Vielleicht lag's ja am Trompetensignal aus dem Lautsprecher. Werder blies plötzlich zur Attacke und stürzte die ostwestfälische Defensivabteilung von einer Verlegenheit in die andere. Die erste Warnung per Kopf von Hugo Almeida nach einer Frings-Ecke klärte Bernd Korzynietz soeben noch auf der Torlinie.
Noch in der selben Minute begann die Gala-Vorstellung von Miroslav Klose. Dabei hatte er Glück, dass Korzynietz einen Almeida-Pass abfälschte und ihm das Leder genau in den Lauf legte. Korzynietz und Gabriel hechelten hinterher, ohne den Nationalstürmer am ersten Torerfolg hindern zu können.

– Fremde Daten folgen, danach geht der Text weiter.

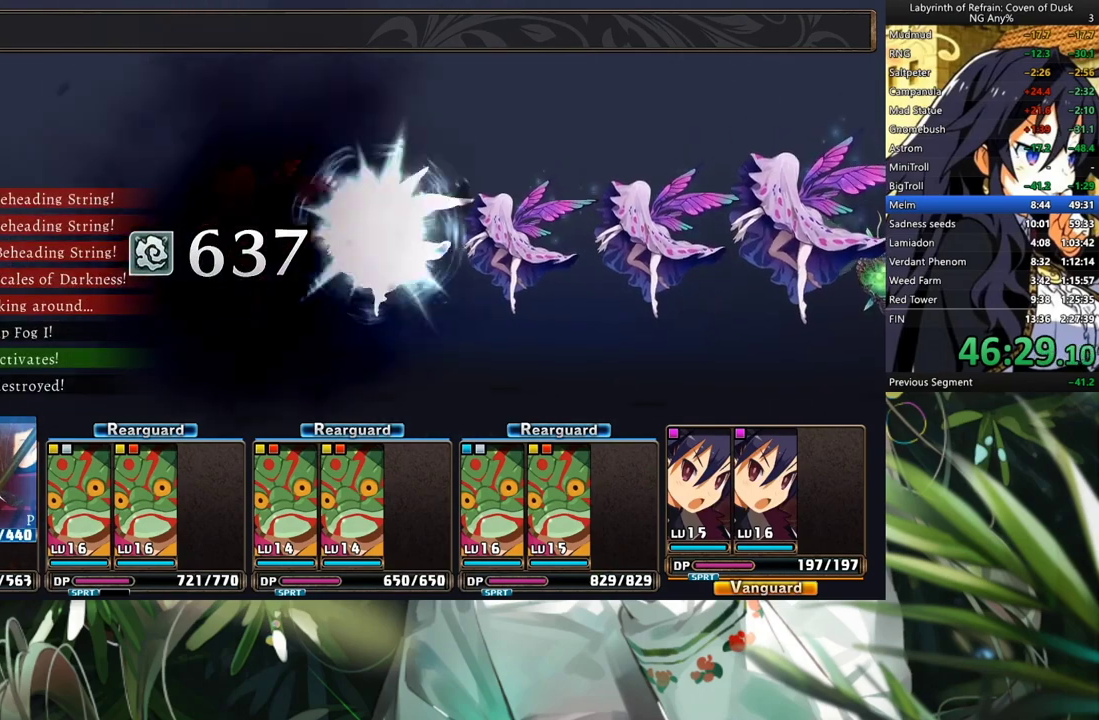
{"buttons": ["R1"], "left_stick": "center", "right_stick": "center", "events": []}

Kurz vor dem Pausenpfiff leitete ausgerechnet Heiko Westermann unter den Augen von U 21-Nationalcoach Dieter Eils die Bielefelder Niederlage ein. In der Vorwärtsbewegung verlor er den Ball. Almeidas Distanzschuss konnte Keeper Hain zwar noch zur Seite boxen, aber Klose schaltete schneller als die gesamte Arminia-Abwehr und überliste den tüchtigen Bielefelder Schlussmann mit seinem zweiten Treffer aus spitzem Winkel ins lange Eck.

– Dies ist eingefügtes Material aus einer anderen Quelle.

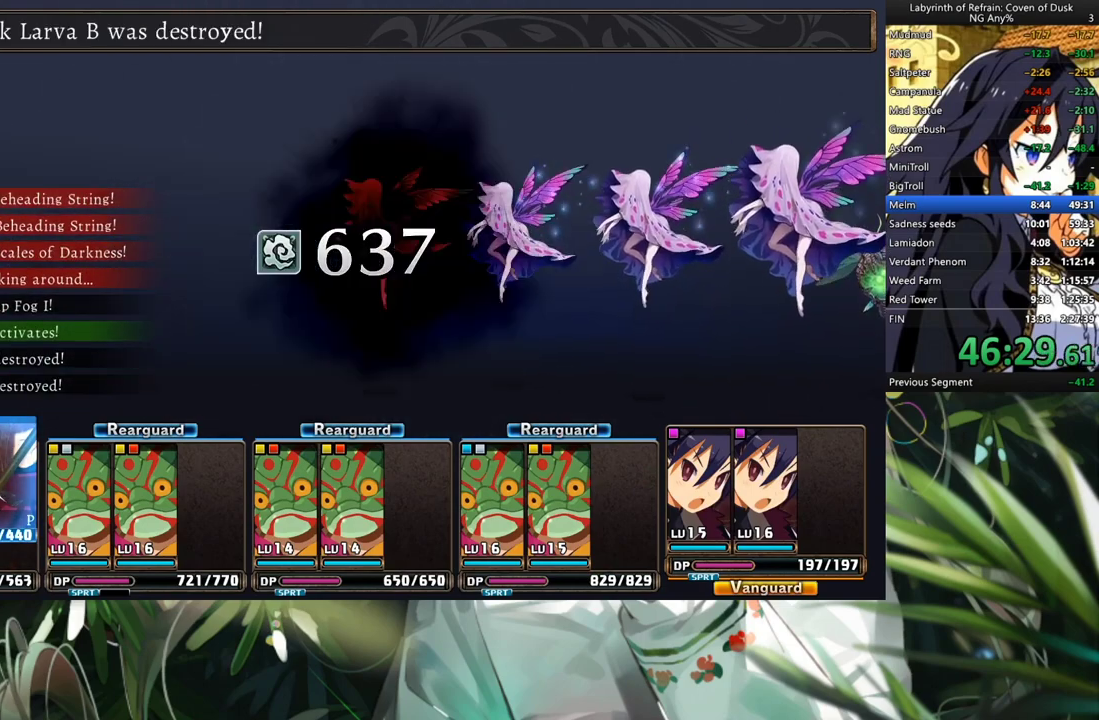
{"buttons": ["R1"], "left_stick": "center", "right_stick": "center", "events": []}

»An sich war die erste Halbzeit recht offen. Aber Bielefeld hat seine Torgefährlichkeit nicht umgesetzt«, meinte der verletzte Ex-Armine Patrick Owomoyela, der von der Tribüne aus das Geschehen verfolgte. Seine Prognose, »dieses 2:0 lassen wir uns nicht mehr aus der Hand nehmen«, bewahrheitete sich deutlich. Werder spielte sich in einen wahren Rausch. Während Bremens Torwart Tim Wiese sehr ruhige zweite 45 Minuten verlebte und nicht einen Bielefelder Schuss parieren musste, lief sein Gegenüber Mathias Hain zur Höchstform auf. Bei ihm durften sich die Kollegen bedanken, dass die Partie nicht mit einem Debakel endete. Im Bremer Angriffswirbel behielt der Kapitän als einziger einen klaren Kopf und riskierte diesen mehrfach gegen Tim Borowski und den unermüdlichen Klose.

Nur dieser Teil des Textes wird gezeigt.